- [Exercise]: From the entries that follow, reproduce exactly and only the lines from the line with "middle pip: (10, 150)" to the line with "middle dip: (104, 160)", endpoints included.

- [Listed entries]:
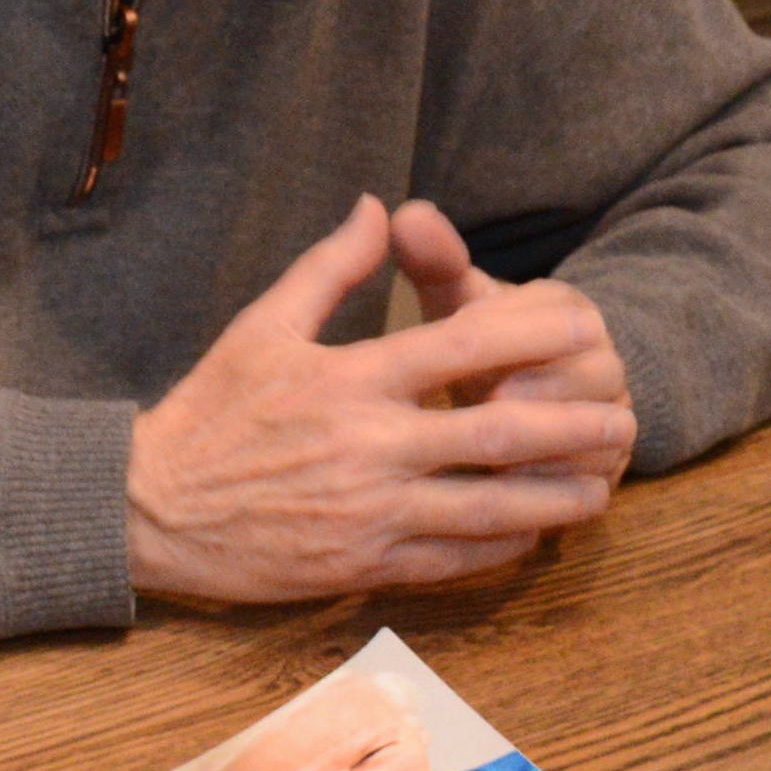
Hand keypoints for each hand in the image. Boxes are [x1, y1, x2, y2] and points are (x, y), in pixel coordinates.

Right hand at [128, 196, 641, 603]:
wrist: (146, 507)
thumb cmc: (210, 410)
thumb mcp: (263, 324)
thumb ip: (332, 267)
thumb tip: (379, 204)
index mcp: (351, 380)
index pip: (461, 347)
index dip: (532, 333)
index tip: (586, 323)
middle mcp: (370, 447)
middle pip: (494, 436)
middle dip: (569, 428)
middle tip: (625, 418)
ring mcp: (369, 512)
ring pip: (486, 510)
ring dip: (553, 500)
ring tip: (603, 489)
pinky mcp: (359, 566)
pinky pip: (449, 561)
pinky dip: (499, 550)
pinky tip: (535, 536)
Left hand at [387, 201, 627, 468]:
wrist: (546, 401)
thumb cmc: (486, 346)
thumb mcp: (461, 302)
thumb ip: (436, 262)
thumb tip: (403, 212)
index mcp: (570, 312)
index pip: (557, 310)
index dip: (513, 323)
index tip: (465, 333)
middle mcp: (604, 362)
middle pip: (594, 371)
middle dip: (543, 387)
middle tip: (490, 400)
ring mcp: (611, 418)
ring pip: (601, 432)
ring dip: (554, 448)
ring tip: (498, 463)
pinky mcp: (606, 470)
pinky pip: (594, 482)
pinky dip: (555, 491)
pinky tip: (508, 501)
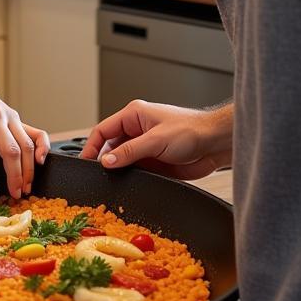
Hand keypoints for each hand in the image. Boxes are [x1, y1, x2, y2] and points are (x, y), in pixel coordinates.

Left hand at [0, 72, 49, 203]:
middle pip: (10, 150)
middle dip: (14, 176)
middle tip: (13, 196)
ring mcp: (9, 115)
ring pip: (25, 145)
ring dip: (28, 169)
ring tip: (25, 188)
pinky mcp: (17, 117)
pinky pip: (36, 133)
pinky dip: (42, 147)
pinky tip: (40, 162)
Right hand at [80, 99, 231, 179]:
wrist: (216, 144)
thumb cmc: (191, 130)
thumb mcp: (156, 140)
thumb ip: (130, 152)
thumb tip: (106, 161)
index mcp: (134, 115)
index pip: (104, 129)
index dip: (92, 146)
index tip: (84, 161)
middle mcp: (137, 130)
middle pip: (111, 146)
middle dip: (104, 160)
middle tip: (97, 176)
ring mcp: (145, 146)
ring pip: (123, 160)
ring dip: (118, 170)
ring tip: (112, 182)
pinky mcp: (154, 161)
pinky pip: (136, 170)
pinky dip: (131, 177)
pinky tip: (128, 184)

- [Solved exercise]:
middle pip: (10, 150)
middle dip: (14, 176)
middle tip: (13, 196)
ring mcp: (9, 115)
ring pip: (25, 145)
ring dip: (28, 169)
ring tip: (25, 188)
pinky mcp: (17, 117)
pinky pip: (36, 133)
pinky dip: (42, 147)
pinky tip: (40, 162)
Right hand at [80, 99, 231, 179]:
wrist: (216, 144)
thumb cmc: (191, 130)
thumb mcp: (156, 140)
thumb ip: (130, 152)
thumb tip: (106, 161)
index mcp: (134, 115)
index pip: (104, 129)
index dip: (92, 146)
index tip: (84, 161)
middle mcp: (137, 130)
middle pip: (111, 146)
middle dip: (104, 160)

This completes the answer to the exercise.